According to court records, Spellman’s parents followed her to the Roundhouse and repeatedly asked to be present during her questioning. Their requests were denied. Her mother was hysterical. Not only was Spellman a juvenile, but she has a learning disability that hinders her reading comprehension. According to Spellman’s Post Conviction Relief Act (PCRA) petition, police told her parents that she had already confessed and that they should go home. But that was a lie. Police had not coerced a confession out of Spellman—yet—though they soon would.

Behind closed doors, Detective Pitts told a terrified Spellman that if she signed a statement, she could go home. The statement said she and Combs had committed the crimes. Spellman did as they asked. The statement was almost identical to the one police got Combs to sign. He was sentenced to two years in a juvenile facility. The Philadelphia Justice Project for Women and Girls, a nonprofit helmed by McCorkel, has called the entire interrogation illegal.

In the time that Spellman has been incarcerated, two people who were also violently interrogated by Pitts have been exonerated. Both had the support of Philadelphia’s Conviction Integrity Unit (CIU)—District Attorney Larry Krasner’s version of an Innocence Project. In March, Pitts was charged with perjury for one such case. Todd Mosser, Spellman’s current attorney, helped exonerate one of Pitts’s prior victims. Mosser described Spellman’s case as particularly egregious.
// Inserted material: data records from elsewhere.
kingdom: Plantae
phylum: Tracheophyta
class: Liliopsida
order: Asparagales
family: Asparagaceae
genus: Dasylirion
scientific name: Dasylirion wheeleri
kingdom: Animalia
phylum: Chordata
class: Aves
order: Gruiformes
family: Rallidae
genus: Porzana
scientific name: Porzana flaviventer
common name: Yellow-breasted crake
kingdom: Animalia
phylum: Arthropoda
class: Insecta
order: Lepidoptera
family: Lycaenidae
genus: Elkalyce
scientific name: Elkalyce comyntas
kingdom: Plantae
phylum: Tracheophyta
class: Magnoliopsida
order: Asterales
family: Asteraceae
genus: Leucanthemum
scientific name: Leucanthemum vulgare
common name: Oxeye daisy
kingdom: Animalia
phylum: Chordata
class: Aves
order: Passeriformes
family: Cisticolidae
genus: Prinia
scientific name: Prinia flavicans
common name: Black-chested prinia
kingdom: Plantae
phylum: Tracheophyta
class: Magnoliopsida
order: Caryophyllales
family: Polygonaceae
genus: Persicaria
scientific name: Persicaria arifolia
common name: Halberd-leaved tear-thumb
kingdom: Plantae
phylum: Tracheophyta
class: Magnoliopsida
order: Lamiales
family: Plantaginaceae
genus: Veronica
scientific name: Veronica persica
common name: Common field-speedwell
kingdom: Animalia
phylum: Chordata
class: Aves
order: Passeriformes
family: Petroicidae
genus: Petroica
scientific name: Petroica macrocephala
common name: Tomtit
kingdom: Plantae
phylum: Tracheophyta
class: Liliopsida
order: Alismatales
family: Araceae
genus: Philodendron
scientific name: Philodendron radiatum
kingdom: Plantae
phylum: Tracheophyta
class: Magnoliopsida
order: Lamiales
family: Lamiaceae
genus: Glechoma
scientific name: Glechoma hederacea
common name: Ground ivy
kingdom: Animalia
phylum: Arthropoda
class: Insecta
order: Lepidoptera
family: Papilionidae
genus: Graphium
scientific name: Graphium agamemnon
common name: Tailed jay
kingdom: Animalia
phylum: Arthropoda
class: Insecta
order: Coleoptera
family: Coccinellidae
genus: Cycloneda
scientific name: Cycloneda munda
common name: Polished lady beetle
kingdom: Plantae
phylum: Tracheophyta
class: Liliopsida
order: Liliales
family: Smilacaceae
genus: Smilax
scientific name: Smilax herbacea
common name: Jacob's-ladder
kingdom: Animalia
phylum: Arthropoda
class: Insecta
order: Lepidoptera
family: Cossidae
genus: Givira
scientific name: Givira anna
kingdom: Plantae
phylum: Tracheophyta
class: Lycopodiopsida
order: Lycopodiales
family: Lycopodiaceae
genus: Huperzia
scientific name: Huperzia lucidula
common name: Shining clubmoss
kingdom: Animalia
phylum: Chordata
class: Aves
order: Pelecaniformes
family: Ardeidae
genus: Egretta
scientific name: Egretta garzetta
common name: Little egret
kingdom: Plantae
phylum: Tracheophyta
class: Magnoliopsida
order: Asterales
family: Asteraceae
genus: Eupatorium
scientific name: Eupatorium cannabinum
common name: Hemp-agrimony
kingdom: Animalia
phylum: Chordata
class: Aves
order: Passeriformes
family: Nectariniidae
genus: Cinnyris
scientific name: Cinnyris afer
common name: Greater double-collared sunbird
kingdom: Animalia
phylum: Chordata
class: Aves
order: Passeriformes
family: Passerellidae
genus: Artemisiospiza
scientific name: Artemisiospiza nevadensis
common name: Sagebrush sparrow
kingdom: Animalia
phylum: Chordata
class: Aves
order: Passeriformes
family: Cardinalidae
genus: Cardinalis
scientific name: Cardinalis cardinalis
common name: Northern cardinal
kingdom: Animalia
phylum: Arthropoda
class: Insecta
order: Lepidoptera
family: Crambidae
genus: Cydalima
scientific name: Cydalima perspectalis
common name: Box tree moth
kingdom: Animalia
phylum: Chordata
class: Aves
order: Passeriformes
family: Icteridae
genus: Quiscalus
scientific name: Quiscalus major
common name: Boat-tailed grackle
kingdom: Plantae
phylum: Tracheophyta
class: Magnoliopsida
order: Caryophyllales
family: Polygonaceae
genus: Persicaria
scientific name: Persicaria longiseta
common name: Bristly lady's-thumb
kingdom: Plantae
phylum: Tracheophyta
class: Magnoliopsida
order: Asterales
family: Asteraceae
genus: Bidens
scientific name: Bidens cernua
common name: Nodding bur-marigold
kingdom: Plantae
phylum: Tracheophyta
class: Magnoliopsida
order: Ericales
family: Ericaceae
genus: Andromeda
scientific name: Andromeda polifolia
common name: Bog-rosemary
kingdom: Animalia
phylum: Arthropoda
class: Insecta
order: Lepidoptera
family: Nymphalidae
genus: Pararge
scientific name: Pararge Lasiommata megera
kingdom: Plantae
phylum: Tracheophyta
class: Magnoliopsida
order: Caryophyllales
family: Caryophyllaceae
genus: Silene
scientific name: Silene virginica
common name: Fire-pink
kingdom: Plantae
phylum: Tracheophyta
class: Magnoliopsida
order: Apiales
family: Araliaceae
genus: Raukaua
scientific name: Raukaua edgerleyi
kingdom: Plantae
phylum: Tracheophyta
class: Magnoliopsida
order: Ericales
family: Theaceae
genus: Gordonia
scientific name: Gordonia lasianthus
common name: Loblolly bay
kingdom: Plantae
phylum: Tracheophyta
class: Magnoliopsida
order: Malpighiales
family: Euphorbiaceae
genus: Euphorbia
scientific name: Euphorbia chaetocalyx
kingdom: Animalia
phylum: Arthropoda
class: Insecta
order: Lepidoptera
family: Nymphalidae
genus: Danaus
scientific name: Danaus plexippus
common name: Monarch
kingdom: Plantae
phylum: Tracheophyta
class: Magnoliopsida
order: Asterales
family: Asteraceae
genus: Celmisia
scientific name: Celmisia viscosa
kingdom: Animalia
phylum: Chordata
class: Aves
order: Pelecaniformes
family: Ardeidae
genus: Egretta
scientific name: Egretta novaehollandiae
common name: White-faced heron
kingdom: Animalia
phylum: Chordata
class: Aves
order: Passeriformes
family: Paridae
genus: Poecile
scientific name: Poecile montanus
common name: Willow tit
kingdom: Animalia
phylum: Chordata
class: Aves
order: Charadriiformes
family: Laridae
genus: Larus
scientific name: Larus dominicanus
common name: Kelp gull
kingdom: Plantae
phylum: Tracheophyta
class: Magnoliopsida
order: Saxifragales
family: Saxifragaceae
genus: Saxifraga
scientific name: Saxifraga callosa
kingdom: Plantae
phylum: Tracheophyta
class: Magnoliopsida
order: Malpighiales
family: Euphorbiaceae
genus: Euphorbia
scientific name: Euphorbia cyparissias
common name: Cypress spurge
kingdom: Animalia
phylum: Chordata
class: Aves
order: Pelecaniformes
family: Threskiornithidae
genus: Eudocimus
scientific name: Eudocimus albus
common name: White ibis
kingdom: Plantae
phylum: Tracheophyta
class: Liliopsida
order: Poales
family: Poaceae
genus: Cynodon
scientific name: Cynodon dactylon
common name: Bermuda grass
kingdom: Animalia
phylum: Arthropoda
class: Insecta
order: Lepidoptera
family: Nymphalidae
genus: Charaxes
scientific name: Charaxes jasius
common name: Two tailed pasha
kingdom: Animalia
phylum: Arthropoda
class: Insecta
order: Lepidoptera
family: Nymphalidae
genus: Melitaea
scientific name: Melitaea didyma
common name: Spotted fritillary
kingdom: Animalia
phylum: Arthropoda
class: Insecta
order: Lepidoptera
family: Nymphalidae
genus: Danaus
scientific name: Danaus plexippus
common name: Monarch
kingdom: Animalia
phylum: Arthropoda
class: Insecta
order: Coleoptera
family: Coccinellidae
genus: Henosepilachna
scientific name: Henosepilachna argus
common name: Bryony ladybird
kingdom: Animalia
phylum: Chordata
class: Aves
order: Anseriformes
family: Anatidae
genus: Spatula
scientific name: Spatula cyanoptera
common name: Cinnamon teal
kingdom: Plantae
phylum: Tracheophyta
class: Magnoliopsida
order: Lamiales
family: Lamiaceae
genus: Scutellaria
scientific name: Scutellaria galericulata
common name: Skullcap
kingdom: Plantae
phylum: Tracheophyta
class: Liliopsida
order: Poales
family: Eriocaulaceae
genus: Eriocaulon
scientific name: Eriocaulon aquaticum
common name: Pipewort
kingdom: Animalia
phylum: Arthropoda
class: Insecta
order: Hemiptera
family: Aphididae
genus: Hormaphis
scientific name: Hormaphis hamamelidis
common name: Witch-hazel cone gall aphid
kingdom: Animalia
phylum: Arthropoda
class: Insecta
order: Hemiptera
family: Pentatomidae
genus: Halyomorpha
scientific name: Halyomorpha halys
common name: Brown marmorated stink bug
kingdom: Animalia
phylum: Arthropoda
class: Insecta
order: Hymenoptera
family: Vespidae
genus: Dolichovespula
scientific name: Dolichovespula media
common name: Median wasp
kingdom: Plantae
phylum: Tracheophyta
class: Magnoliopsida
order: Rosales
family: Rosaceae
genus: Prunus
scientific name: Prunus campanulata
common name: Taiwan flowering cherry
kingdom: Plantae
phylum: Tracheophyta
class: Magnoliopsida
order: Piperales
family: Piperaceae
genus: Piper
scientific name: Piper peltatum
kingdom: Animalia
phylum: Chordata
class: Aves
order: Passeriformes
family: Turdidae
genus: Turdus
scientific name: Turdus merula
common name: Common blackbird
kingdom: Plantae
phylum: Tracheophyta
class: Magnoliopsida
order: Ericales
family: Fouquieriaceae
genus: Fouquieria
Pitts aside, indicators of Spellman’s innocence abound. Eyewitnesses described the assailant as a thick woman with dark skin wearing a hijab—a description Spellman doesn’t match. While an eyewitness identified Spellman as the perpetrator during the trial, the same witness had previously told prosecutors she didn’t see either perpetrator’s face. This nugget of information was withheld from the defense, which Spellman’s PCRA petition cites as a violation of the Supreme Court ruling in Brady v. Maryland, which mandates that any exculpatory evidence be turned over to the defense.

More simply, Spellman’s camp also alleges ineffective counsel, as the initial defense lawyer (since deceased) never called her father and grandfather to testify; nor did he present the cell phone records that confirmed her alibi. These factors spurred the CIU to take up the case. Since progressive prosecutor Krasner was elected in 2017, the CIU has helped exonerate over 20 individuals—all men.

Exonerations are one way to fight back against mass incarceration, which by definition targets Black people in America. Freeing people who have been wrongfully convicted is urgent, but the process to do so is notoriously slow. There are currently about 2 million people behind bars in the United States. Since 1989, only 3,250 people have been exonerated. Taken together, they were wrongfully imprisoned for over 28,000 years.

Women of color are increasingly caught in the grips of our exceptionally punitive criminal legal system. In the past three decades, the number of incarcerated women increased by more than 475 percent. Of those exonerated since 1989, only 281 were women.

This Thursday, the courtroom in Philadelphia is sure to be packed full of Spellman supporters yet again. Her grandparents will be wearing masks to protect them from Covid-19. Friends and family members will be wearing India Spellman T-shirts. And McCorkel will be flanked by an army of students. All that is a given. The question, though, is how much longer an innocent woman will remain behind bars.

Correction: A previous version of this article stated that Philadelphia’s Conviction Integrity Unit had not yet taken up India Spellman’s case as of publishing; this has been corrected.